Avas demonstrations draw little attention
October 20th, 2012As Jobbik’s anti-Roma demonstration in Miskolc and the counter-demonstrations organized by DK and Roma activists passed peacefully, commentators on the left mostly expressed relief while right-wing media outlets passed over the event in silence.
On October 17 three demonstrations took place in Miskolc, a regional centre in North-East Hungary, with a strong police presence. The far-right Jobbik party organized a rally to protest against the allegedly unbearable behaviour of Roma families living in the Avas district. Roma rights activists organized a counterdemonstration, while DK, the new splinter party of former Socialist Prime Minister Ferenc Gyurcsány also held a rally against racism. Despite fears that the demonstrators would clash, no incidents took place. Jobbik mobilized about 1500 supporters while the Roma and the DK counter-demonstrations drew a few hundred protesters.

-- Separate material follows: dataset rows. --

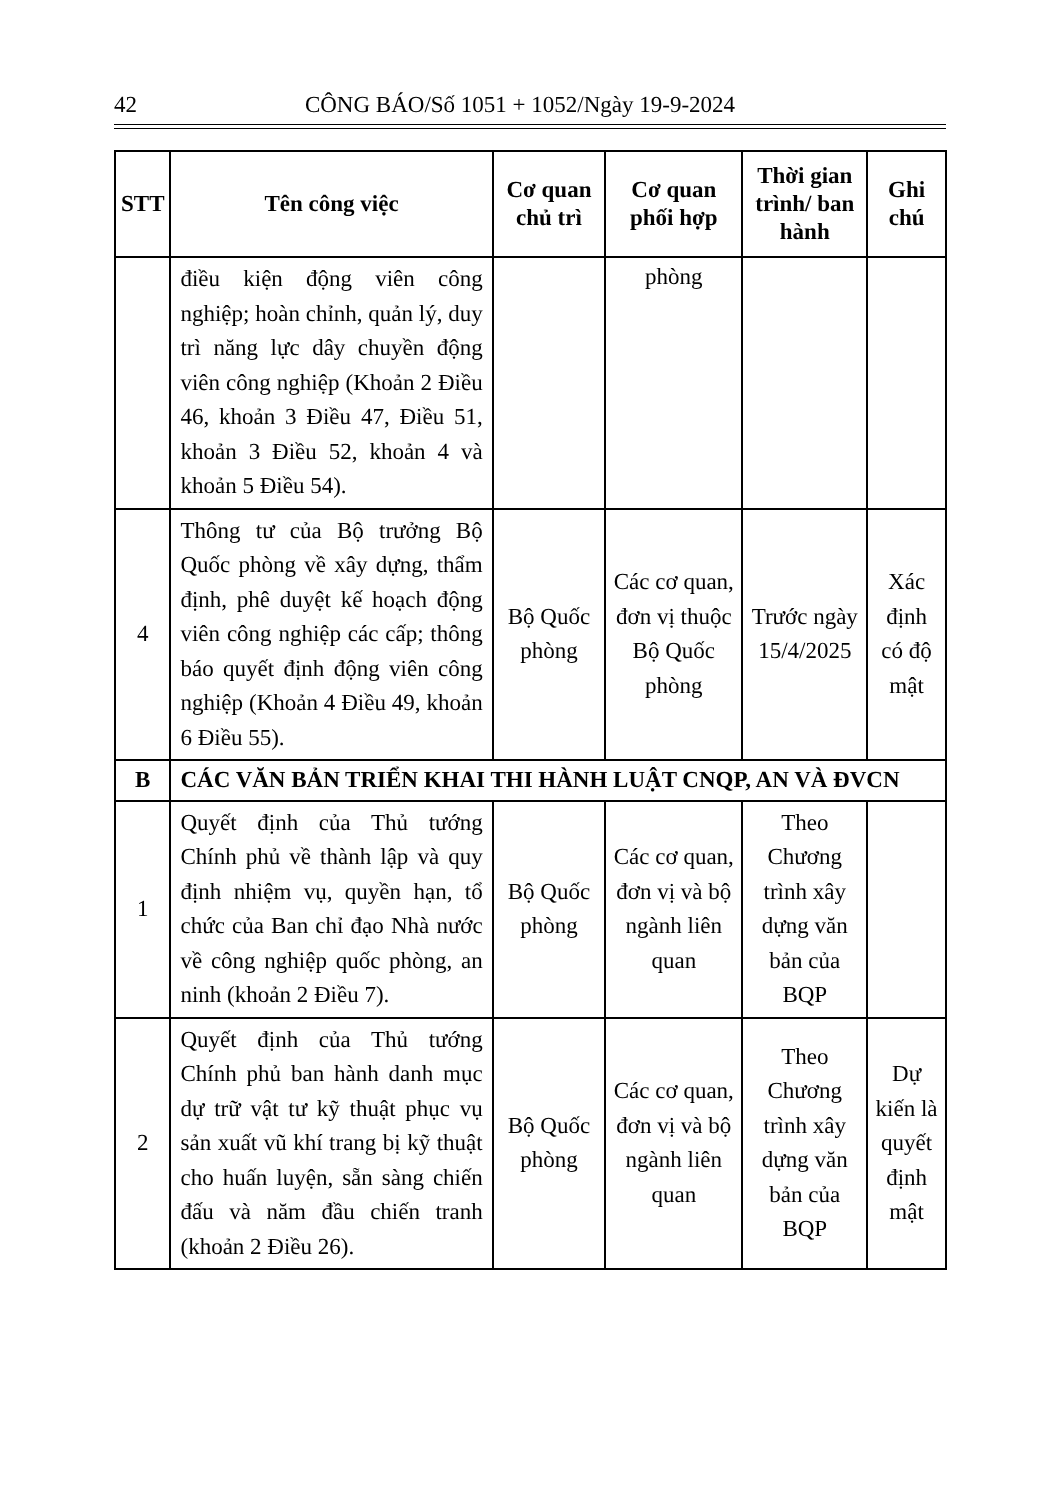42 CÔNG BÁO/Số 1051 + 1052/Ngày 19-9-2024
| STT | Tên công việc | Cơ quan chủ trì | Cơ quan phối hợp | Thời gian trình/ ban hành | Ghi chú |
| --- | --- | --- | --- | --- | --- |
| | điều kiện động viên công nghiệp; hoàn chỉnh, quản lý, duy trì năng lực dây chuyền động viên công nghiệp (Khoản 2 Điều 46, khoản 3 Điều 47, Điều 51, khoản 3 Điều 52, khoản 4 và khoản 5 Điều 54). | | phòng | | |
| 4 | Thông tư của Bộ trưởng Bộ Quốc phòng về xây dựng, thẩm định, phê duyệt kế hoạch động viên công nghiệp các cấp; thông báo quyết định động viên công nghiệp (Khoản 4 Điều 49, khoản 6 Điều 55). | Bộ Quốc phòng | Các cơ quan, đơn vị thuộc Bộ Quốc phòng | Trước ngày 15/4/2025 | Xác định có độ mật |
| B | CÁC VĂN BẢN TRIỂN KHAI THI HÀNH LUẬT CNQP, AN VÀ ĐVCN | | | | |
| 1 | Quyết định của Thủ tướng Chính phủ về thành lập và quy định nhiệm vụ, quyền hạn, tổ chức của Ban chỉ đạo Nhà nước về công nghiệp quốc phòng, an ninh (khoản 2 Điều 7). | Bộ Quốc phòng | Các cơ quan, đơn vị và bộ ngành liên quan | Theo Chương trình xây dựng văn bản của BQP | |
| 2 | Quyết định của Thủ tướng Chính phủ ban hành danh mục dự trữ vật tư kỹ thuật phục vụ sản xuất vũ khí trang bị kỹ thuật cho huấn luyện, sẵn sàng chiến đấu và năm đầu chiến tranh (khoản 2 Điều 26). | Bộ Quốc phòng | Các cơ quan, đơn vị và bộ ngành liên quan | Theo Chương trình xây dựng văn bản của BQP | Dự kiến là quyết định mật |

In Magyar Narancs, the editor admits that the atmosphere at Avas is tense. Hundreds of Roma families were moved in over the past years from their villages by a mafia that took bank credits and public housing subsidies on their behalf. The Roma were then installed in the flats without any source of income and were therefore unable to pay their bills. The result, the liberal weekly remarks, is that “the newcomers keep the area under constant terror.” Either the city of Miskolc will manage to bring things back to normal at Avas, Magyar Narancs concludes, or “the place will be the Devil’s prey. And the country with it.”
In a front-page editorial, Népszabadság describes the event as insignificant, despite nationwide efforts to mobilize both sides. It is a significant disappointment for Vona, the author writes, who apparently tried to jumpstart Jobbik with a large demonstration. Racist and anti-Semitic messages, Jobbik’s main political weapons, have lost a lot of their appeal in Hungary, the newspaper concludes. Yet there is a lesson to be learned for the organizers of the counter-demonstrations as well, Népszabadság warns. There are many more people who are ready to stand up against racism in Hungary but it matters a lot, who calls them to arms – the author suggest, in a clear reference to civil rights leader and former liberal MP Aladár Horváth, who has a rather limited audience among Hungary’s Gypsies.